Shabbat: Jewish sabbath, from sundown Friday to sundown Saturday

Bimah: the stage where the Rabbi stands in front of the congregation

Kiddush: the ceremony where you bless wine, challah (bread) and food. It’s usually a small reception with food after a Jewish service. It also means the blessing that you say on the wine.

Yarmulke: the head covering that Jewish men wear in synagogue, and that some men always wear. Also called a kippah.

Tzedakah: this is a Jewish moral obligation for charitable giving. It literally means “justice” in Hebrew, you’re taught in Hebrew School that you should always be giving what you can to charitable causes/the needy. It’s like how other religions expect you to tithe your income, except this is an obligation to give what you can and not a specified amount.

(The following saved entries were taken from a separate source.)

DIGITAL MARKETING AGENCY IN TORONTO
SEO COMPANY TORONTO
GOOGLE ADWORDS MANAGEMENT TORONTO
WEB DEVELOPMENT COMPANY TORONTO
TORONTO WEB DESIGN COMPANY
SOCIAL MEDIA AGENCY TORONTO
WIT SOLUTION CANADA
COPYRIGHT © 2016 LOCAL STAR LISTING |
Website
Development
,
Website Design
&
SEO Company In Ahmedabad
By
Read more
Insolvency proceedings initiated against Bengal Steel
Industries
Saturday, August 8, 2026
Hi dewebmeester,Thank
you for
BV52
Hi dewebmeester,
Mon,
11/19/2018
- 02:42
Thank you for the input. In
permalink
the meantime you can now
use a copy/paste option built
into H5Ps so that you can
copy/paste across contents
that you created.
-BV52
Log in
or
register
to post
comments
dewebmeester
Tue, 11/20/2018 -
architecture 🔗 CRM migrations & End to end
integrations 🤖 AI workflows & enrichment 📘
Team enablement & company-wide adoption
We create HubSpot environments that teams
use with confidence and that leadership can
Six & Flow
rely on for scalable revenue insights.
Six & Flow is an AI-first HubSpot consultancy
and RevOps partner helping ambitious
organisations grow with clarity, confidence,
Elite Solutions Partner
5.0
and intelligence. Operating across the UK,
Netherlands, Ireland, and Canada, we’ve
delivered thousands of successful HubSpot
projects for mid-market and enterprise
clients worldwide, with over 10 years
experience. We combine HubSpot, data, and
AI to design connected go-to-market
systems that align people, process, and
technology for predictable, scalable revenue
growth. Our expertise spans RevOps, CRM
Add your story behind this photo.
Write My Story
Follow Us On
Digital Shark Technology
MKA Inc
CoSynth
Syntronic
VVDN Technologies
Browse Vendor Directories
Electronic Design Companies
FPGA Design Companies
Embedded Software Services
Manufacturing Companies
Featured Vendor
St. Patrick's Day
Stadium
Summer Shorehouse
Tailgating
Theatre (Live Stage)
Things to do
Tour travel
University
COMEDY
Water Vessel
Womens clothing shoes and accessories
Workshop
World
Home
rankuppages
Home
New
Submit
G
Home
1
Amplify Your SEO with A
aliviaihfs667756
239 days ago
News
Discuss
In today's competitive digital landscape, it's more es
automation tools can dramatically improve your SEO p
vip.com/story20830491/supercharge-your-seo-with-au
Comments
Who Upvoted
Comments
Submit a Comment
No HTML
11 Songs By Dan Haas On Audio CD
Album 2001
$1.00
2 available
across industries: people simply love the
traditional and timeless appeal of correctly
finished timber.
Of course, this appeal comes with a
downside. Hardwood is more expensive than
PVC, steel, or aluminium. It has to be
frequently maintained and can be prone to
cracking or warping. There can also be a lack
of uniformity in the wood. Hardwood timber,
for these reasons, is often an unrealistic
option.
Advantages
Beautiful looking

Mitzvah: two meanings. First is commandment. As a Jew, you’re supposed to follow the letter of religious law, like all of the commandments. The term is usually used with the second meaning, which is doing good/charitable acts. Where as tzedakah is an obligation, a mitzvah is often altruistic. Judaism has these weird lines that I don’t really fully understand.

Tikkun Olam - the namesake of our story! I defined it in Vic’s speech, but basically, it’s this idea that we have this obligation to repair the world and fix what we’ve broken as humanity, and make it better for future generations. It’s mostly used now to mean that we as humans should find ways to do good for the benefit of others. A lot of Jewish-affiliated charity groups talk about tikkun olam as a mission of their organization. It’s a popular term now.